Dependence of ecosystem services on different components of functional diversity. Different ecosystem services provided by biological communities differentially depend on three main components of functional diversity. Abundant attributes refer to the functional trait values of the locally most abundant organisms (plants in this example). Range of attributes refers to the variety of trait values in the community. Presence of specific species refers to the presence of species that are not necessarily abundant within their trophic level but bear particularly important attributes. (A) Vegetation types in which the most abundant plants have tender nitrogen-rich leaves favor fodder provision for free-ranging livestock in Argentina. (B) Large deciduous shrubs, which seem to be expanding across the Arctic, are tall enough to stick up above the snow and thus, modify albedo in the spring; this albedo effect, combined with their high transpiration rates in summer, alters energy balance and creates a positive feedback to warming in Alaska. (C) The simultaneous cultivation of several varieties of corn, potatoes, and beans with differences in harvest season and tolerance to drought, cold, and pests contributes to food security in the Central Andes. (D) The spring flowering of several hundreds of endemic species, displaying a great variety of colors, sustains a flourishing nature-based tourist industry in Namaqualand, an otherwise marginal region of South Africa [Reproduced with permission from B. Reyers (Copyright)]. (E) The now endangered carrion flower (Rafflesia sp.) attracts visitors and thus, contributes to rural livelihoods in Thailand. [Reproduced with permission from Steve Cornish (Licensed under the Creative Commons Attribution 2.0 Generic Licence).] (F) The peyote cactus (Lophophora williamsii) has long been central to the religious and artistic lives of some societies in North America. [Reproduced with permission from the U.S. Fish and Wildlife Service, in accordance with Fish and Wildlife Service copyright policy.]

Fig. 3.

Integrating social and ecological information on the links between biodiversity, ES, and land use.
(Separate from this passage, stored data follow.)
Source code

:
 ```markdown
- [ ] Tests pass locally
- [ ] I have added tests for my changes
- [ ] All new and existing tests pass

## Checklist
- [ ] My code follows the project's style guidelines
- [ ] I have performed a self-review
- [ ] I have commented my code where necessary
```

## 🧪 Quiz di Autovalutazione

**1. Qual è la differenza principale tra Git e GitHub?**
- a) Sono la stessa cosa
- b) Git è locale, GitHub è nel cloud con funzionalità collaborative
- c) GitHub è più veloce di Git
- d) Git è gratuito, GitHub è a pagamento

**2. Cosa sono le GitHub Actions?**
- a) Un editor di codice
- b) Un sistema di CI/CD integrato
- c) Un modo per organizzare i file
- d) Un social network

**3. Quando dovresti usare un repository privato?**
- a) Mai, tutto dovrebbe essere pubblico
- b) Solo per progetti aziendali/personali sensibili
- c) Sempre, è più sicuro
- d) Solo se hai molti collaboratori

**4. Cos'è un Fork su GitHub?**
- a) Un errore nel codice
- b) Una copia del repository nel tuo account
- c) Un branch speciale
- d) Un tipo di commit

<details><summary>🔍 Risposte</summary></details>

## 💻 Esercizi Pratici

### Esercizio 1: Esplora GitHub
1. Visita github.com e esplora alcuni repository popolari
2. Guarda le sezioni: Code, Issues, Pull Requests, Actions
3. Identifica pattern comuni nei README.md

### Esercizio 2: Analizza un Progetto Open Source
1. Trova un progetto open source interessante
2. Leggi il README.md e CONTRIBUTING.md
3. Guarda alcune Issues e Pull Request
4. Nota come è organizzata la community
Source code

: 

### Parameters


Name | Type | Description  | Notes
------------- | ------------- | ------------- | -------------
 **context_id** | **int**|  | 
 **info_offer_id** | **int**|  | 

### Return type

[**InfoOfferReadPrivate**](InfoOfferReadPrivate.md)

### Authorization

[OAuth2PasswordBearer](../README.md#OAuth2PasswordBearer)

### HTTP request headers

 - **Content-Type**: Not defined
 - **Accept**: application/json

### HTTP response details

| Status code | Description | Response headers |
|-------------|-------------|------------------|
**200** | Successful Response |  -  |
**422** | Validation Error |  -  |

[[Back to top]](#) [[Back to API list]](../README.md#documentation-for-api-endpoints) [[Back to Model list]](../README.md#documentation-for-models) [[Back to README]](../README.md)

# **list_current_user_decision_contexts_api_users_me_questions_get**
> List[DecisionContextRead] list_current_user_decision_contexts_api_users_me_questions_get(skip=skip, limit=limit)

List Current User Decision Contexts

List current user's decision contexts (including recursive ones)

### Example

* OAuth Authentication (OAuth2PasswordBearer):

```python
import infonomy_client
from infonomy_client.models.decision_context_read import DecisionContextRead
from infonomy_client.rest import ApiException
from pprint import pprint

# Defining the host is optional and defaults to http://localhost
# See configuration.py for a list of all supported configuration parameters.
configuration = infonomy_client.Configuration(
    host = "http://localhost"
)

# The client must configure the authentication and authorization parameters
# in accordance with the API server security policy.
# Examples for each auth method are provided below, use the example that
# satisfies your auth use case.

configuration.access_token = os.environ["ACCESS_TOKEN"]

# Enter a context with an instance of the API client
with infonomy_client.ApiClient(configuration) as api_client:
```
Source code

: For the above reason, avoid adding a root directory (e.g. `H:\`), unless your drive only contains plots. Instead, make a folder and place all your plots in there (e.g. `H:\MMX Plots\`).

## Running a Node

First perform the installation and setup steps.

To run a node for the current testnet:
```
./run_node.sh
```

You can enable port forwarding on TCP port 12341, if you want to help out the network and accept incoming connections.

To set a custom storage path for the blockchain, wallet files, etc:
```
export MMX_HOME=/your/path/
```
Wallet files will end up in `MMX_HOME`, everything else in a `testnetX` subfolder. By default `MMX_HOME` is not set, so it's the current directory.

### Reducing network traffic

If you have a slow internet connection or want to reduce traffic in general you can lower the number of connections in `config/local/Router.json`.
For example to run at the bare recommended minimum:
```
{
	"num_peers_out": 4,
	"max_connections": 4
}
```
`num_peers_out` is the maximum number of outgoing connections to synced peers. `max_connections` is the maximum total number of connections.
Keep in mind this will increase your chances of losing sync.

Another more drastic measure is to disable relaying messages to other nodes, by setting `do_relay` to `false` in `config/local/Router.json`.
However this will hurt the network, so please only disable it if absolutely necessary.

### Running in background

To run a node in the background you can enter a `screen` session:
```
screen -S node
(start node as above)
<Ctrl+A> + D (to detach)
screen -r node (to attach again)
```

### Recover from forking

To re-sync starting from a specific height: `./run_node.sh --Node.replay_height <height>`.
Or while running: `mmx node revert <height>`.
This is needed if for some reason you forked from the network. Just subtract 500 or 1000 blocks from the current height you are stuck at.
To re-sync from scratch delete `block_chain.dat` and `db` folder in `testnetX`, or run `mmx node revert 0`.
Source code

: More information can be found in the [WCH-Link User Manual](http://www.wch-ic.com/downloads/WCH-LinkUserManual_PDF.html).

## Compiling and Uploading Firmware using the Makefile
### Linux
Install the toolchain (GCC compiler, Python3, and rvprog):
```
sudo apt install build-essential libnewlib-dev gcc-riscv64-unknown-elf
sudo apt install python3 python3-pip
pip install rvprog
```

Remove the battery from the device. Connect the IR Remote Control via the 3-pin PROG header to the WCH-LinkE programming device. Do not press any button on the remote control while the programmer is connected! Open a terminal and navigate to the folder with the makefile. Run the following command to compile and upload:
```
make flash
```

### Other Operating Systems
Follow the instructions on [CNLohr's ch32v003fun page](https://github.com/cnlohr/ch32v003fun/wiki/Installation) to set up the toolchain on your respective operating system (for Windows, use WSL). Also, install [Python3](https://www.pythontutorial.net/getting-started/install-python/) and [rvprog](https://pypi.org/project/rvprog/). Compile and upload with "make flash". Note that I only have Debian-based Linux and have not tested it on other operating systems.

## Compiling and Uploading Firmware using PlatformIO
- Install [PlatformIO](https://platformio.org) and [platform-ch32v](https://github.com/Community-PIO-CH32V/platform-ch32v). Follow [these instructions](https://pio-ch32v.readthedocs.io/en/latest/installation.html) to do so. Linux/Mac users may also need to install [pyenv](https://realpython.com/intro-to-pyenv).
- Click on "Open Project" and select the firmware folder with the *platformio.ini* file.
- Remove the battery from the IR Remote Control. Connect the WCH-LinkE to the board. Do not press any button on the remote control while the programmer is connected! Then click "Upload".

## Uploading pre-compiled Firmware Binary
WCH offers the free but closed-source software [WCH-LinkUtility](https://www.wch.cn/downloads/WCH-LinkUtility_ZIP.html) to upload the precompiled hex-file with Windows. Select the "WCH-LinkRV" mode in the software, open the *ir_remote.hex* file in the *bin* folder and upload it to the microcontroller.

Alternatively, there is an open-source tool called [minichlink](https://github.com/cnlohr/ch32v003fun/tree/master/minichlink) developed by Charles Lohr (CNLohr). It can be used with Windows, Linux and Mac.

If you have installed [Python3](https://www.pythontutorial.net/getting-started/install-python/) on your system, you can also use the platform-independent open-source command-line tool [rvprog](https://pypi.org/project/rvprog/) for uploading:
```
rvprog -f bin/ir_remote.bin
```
This diagram outlines a matrix-based multiperspective approach to simultaneously collect and integrate social and ecological information. The text has further descriptions of concepts, methods, and examples. FD, functional biodiversity; ES, ecosystem services. B–D, F, and G represent matrices, and the horizontal and vertical labels next to them indicate the content of their columns and rows, respectively. A and E represent qualitative or at least, nonvectorial information. Multiple rectangles in different shades in A, B, E, and F represent a multiplicity of social actors considered in parallel (one per social actor). In B, the checkmarks represent simple association between an ES and a specific component of FD recognized by an individual. In C and D, circles of different sizes represent the degree of association (quantitatively measured or established as a rank value) of FD components with ecosystem properties and services (light gray circles in C) or land cover types (dark gray circles in D). In E and F, striped circles of different sizes represent the collective ranking of ES in parallel social actor groups (one rectangle per group). Black circles represent a ranking of land cover types according to their capacity to provide such ES. In the multidimensional matrix G (a single matrix incorporating all social actors), black circles have identical meaning as in matrix F, but the importance rank of different ES (e.g., their order from top to bottom, denoted by the striped circles) can vary in the Z (depth) dimension according to their relevance to the strategies of different social actors.